A menina doce, a insistente e ambígua imagem de infância que se oferece (e entrega) à impureza gourmet do olhar adulto, talvez seja – pode ser que seja – o segredo da persistência da imagem de Marilyn, desse “being her” a que, quando queria e com vontade inocente, foi escrevendo a biografia. Com paradoxal despreocupação borgesiana.

Comentários a “Ela” (9)

  1. Turmalina diz:

    Há 3 anos fazíamos uma externa aonde a personagem estava caracterizada de M.M., com vestido branco frente única, cabeleira loira, batom vermelho, pinta e tudo mais…ficamos super frustrados quando passou um carro com 3 jovens e eles assobiaram e gritaram: — Madonna!!!
    Pelo menos numa outra cena de bar, um senhor na faixa dos 60 anos que passava na rua parou para acompanhar as filmagens, pois ele era fã da Marilyn. Ainda há esperança que ela permaneça viva!

  2. Turmalina diz:

    Neste site tem novas fotos da Diva, talvez sendo ela mesma: http://www.thevisitseries.com/

  3. Orcama diz:

    “Carriego costumava gabar-se:«Aos gringos não me basta detestá-los; calunio-os». Certamente esta truculenta tirada não seria de aplicar à doce Marilyn, anjo mirífico que ainda hoje povoará os mais inconfessáveis desejos…

  4. pedro marta santos diz:

    O melhor texto que já li sobre Marilyn é de Truman Capote, sobre um dia — 28 de Abril de 1955 — que ambos passaram em Nova Iorque.
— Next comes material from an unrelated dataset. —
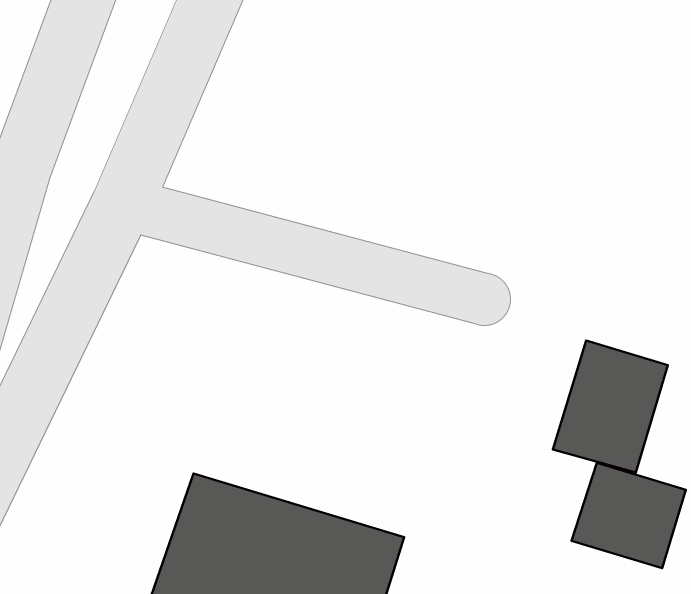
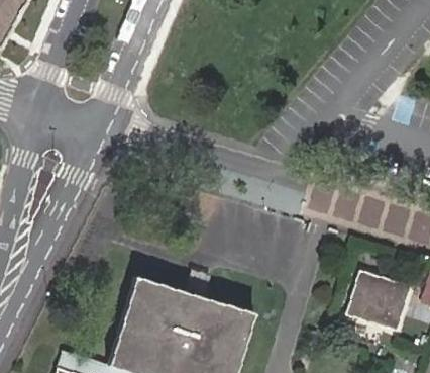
building: [553,341,668,472] -> none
Está em “Music Chameleons”, é o retrato definitivo de M. M. e poderia — deveria — chamar-se “Puzzle of a Downfall Child”, como o filme de Schatzberg, grande realizador hoje totalmente esquecido.
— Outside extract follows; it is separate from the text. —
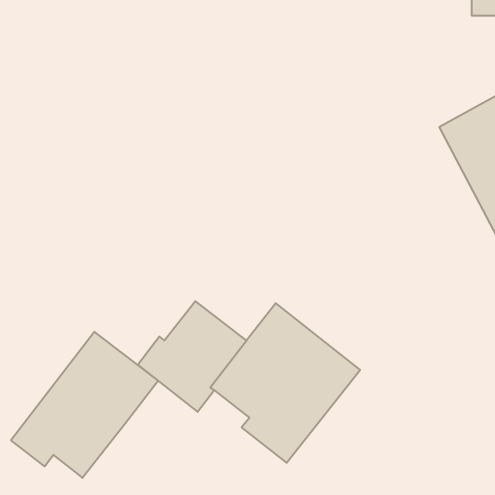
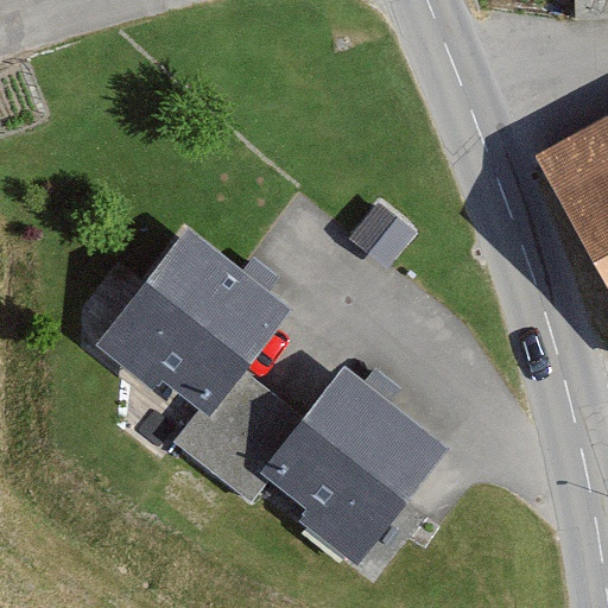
building: none -> [95,227,290,413]
building: [11,332,158,478] -> none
    • Eugénia de Vasconcellos diz:

      Mas que feitio, PMS! Agora tenho que me deslargar Google afora para saber quem é o chato do berg, perdão, o Schatzberg. Não poderia fazer o favor de descer à terra onde nós, comuns mortais, conhecemos, vá, o António Lopes Ribeiro?

  5. António Eça diz:

    Eugénia: ou como diria o M. Santíssimo F., «a fazer de culto junto à amurada, ao lado de Monsieur Eça (moi) e Mr. Orcama, que faziam de inteligentes, enquanto um par dançante evoluía no deck em temerosas milongas»… Eu acho que há nesta proposta algo de terrivelmente apatheidesco, pois só o par parece estar a fazer algo de jeito. Não acha?… E presume-se que ele faça parte do par, pois. Pois é.

  6. pedro marta santos diz:

    A quantos Googles já me obrigou, Eugénia, prazenteiramente… Eu é que fiz de conta que não fui lá e sempre aqui estive. E há por aqui tantos que sabem muito mais do que eu dessas imagens grandes, mas não dizem… A Eugénia devia gostar muito do tal filme do Chatozberg.

    • Eugénia de Vasconcellos diz:

      Nem na Fnac, nem na Amazon co.uk. Aos bochechos, no You Tube. Agora tenho de o ir desencantar inteiro e não sei onde.

  7. pedro marta santos diz:

    Tem razão. Já tentei mas nunca o encontrei. Vi-o em Paris, há perto de 20 anos. Se o encontrar, revejo-o e mando-o para a Sardenha.